[quote=martinfocazio
The question I have is if wild foods are contaminated, why wouldn't cultivated foods, which exist in the same environment, not suffer the same way?
[/quote]

That is exactly right: they are. So the the question: where is a cleaner environment?

Here in California cultivated crops generally are washed with relatively clean water to remove surface contaminants, are usually irrigated with as-yet unpolluted groundwater, and historically come from more rural areas where there is supposed to be less general exposure to things like air-borne and traffic-generated pollutants. But all those "protections" are breaking down as population grows, aquifers are exhausted or polluted, etc..
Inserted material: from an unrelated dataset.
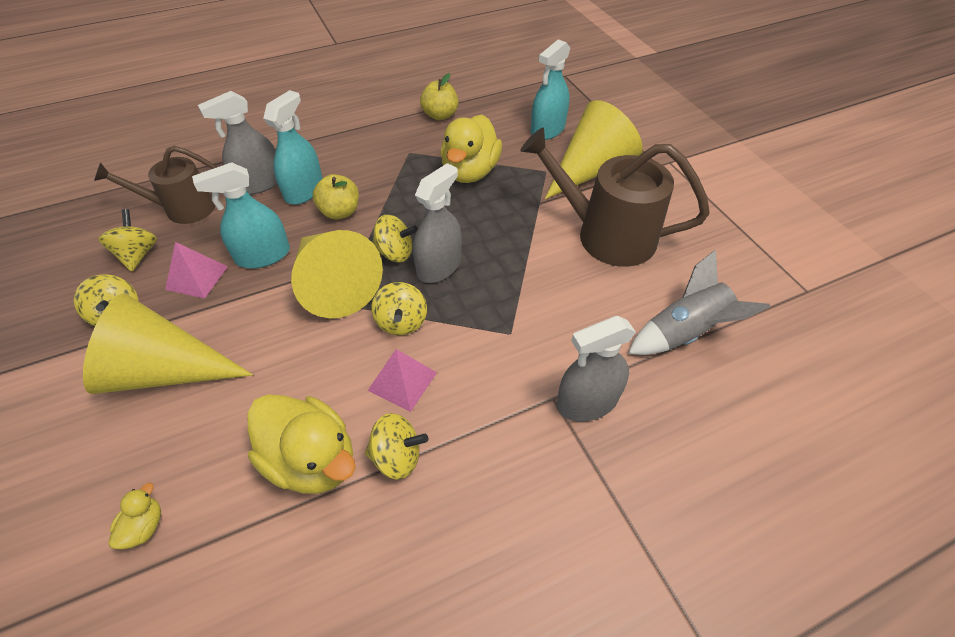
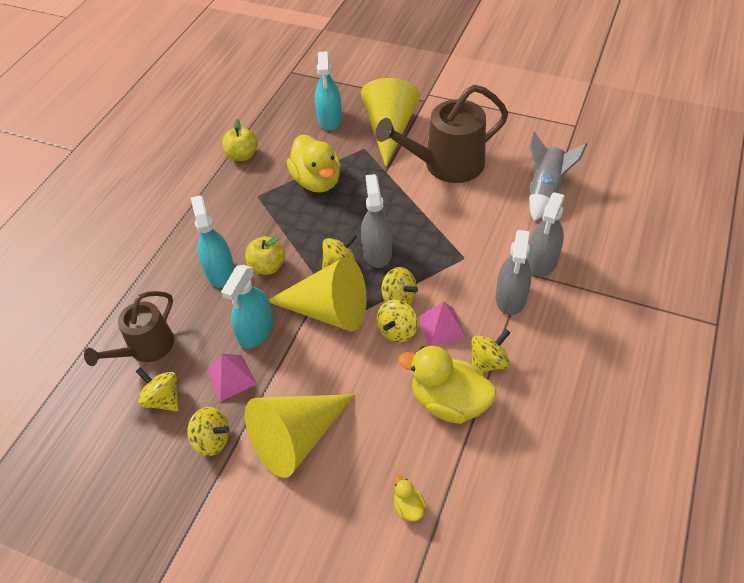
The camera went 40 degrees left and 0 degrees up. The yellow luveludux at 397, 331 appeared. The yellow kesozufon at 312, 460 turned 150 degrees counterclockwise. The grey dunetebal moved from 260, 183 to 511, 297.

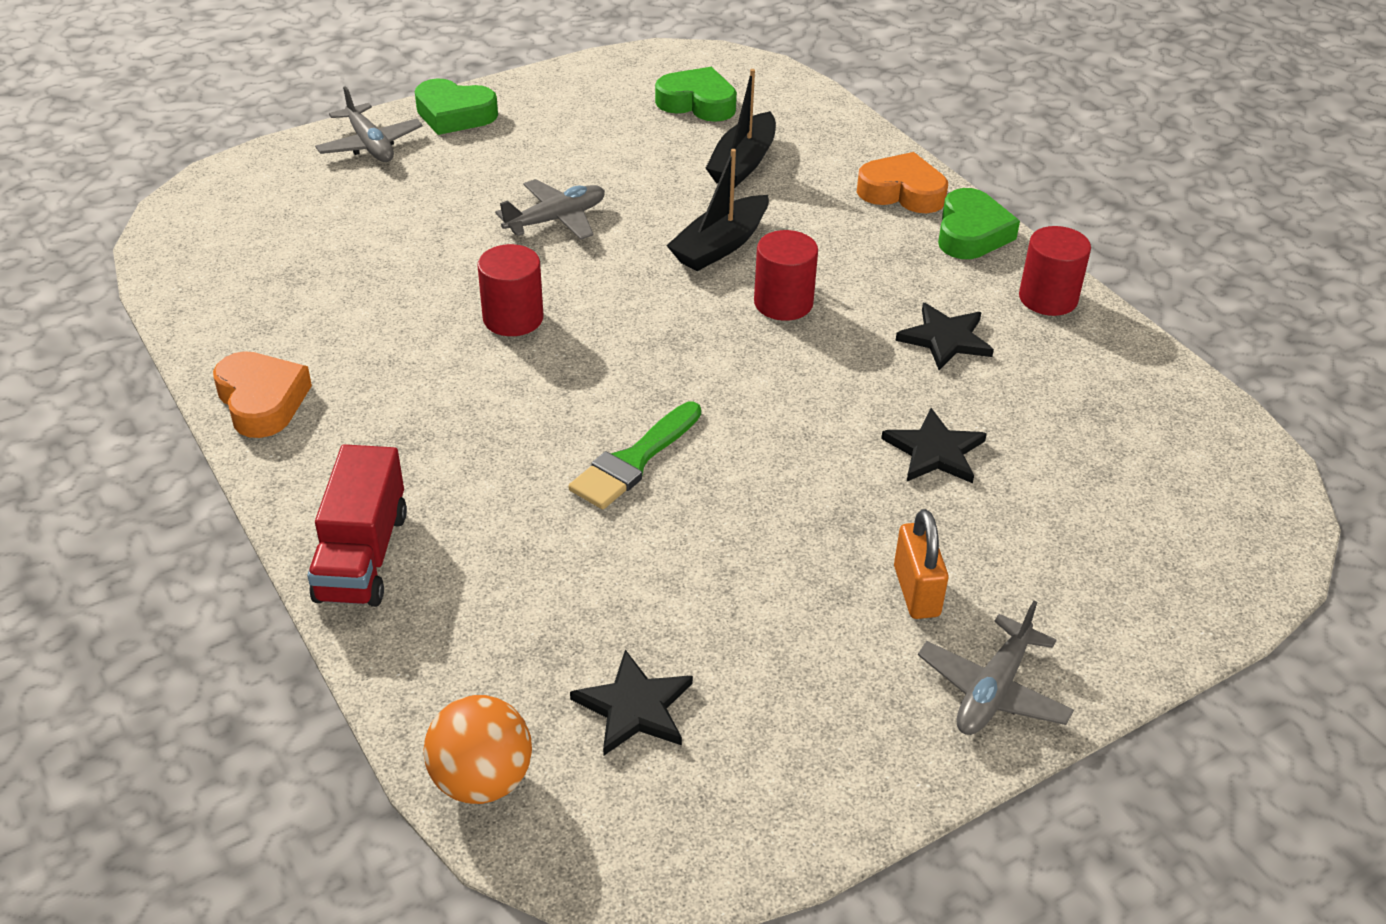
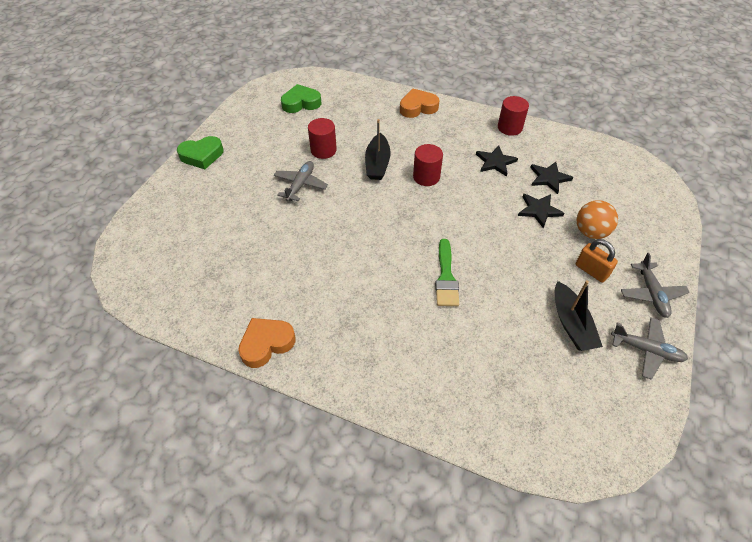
The camera went 35 degrees left and 10 degrees up. The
As a gross over-generalization, in much of California wild plants and critters live in drainage areas adjacent to cultivated land where pollution concentrates. Upland game and plants living in up-wind environments are therefore likely to have a somewhat lesser pollution "load."
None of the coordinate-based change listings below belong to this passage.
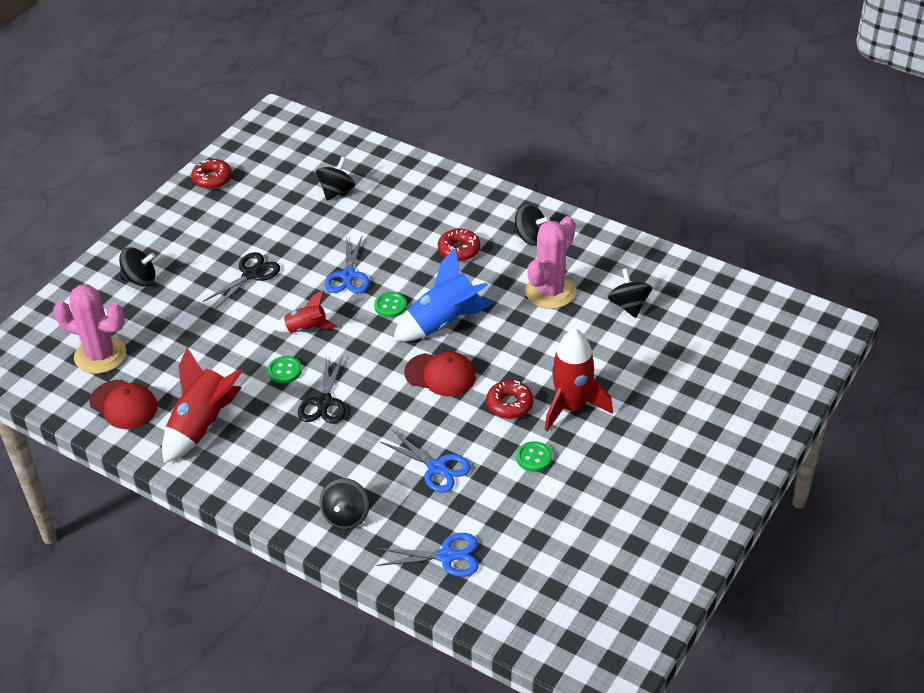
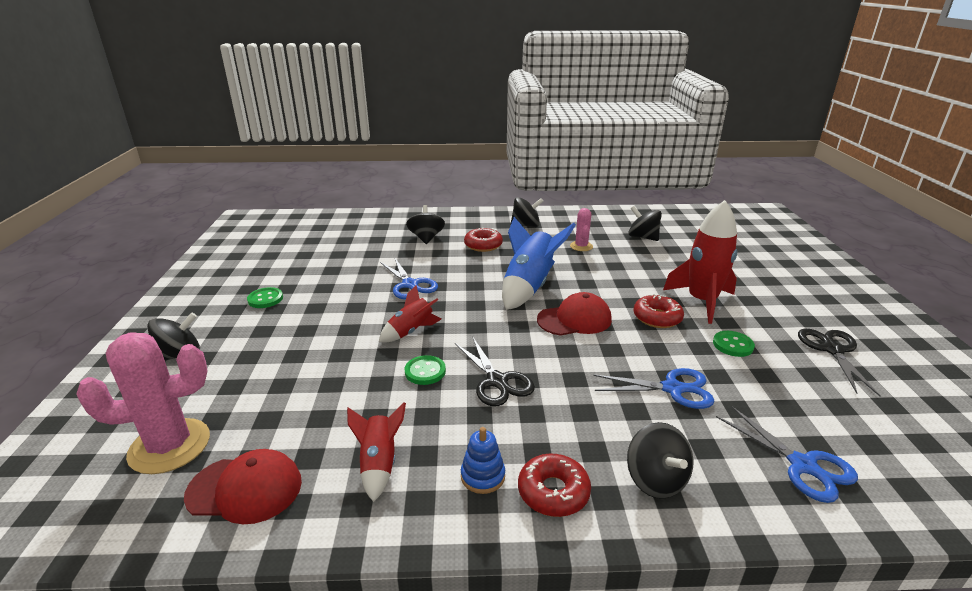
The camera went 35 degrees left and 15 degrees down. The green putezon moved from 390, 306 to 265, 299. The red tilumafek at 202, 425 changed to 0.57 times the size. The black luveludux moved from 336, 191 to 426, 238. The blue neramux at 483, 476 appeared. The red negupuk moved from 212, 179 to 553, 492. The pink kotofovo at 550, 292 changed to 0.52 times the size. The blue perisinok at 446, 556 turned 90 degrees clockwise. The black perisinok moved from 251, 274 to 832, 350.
It is also true that plants generally have low levels of contaminants so if your diet is plant-based your exposure is considered low even in the long term. Going organic further reduces plant exposure to stuff we don't want. But even if exposure is inevitable, what can you do to have the least exposure?

The stuff in and on plants that we don't want (PCBs, cadmium, mecury, and a witches brew of other stuff) does accumulate as plant eaters eat more plants (survive), especially in fatty tissue and some organs. When plant eaters are predated and those parts of the body are eaten, that "load" is taken on by the tissues of the predator. Over time, and as you go up the food chain, that stuff gets concentrated in apex predators in the same body areas.

It appears that if an apex predator loses fat/weight it absorbs the chemical load into the rest of its body. This large dose is what has effectively "poisoned" orcas, polar bears, and others - including humans - the base of whose food chain is based largely on wild plant eaters who live in a contaminated / polluted environment.

And of course you add to your personal "load" by eating processed foods that contain an alphabet soup of chemical additives. FDA-approved or not, no one really knows the long-term effects of any of this stuff, or the combination of all this stuff. However, few think it can be good.

So, eating unprocessed foods from low on the food chain from a clean environment would be good. Eating young critters from a clean environment that have had less time to accumulate bad stuff is good. Eating only lean meat from such critters, broiled to lessen fat, makes sense.

Assuming all that to be at least likely, then where are the cleaner environments in the United States?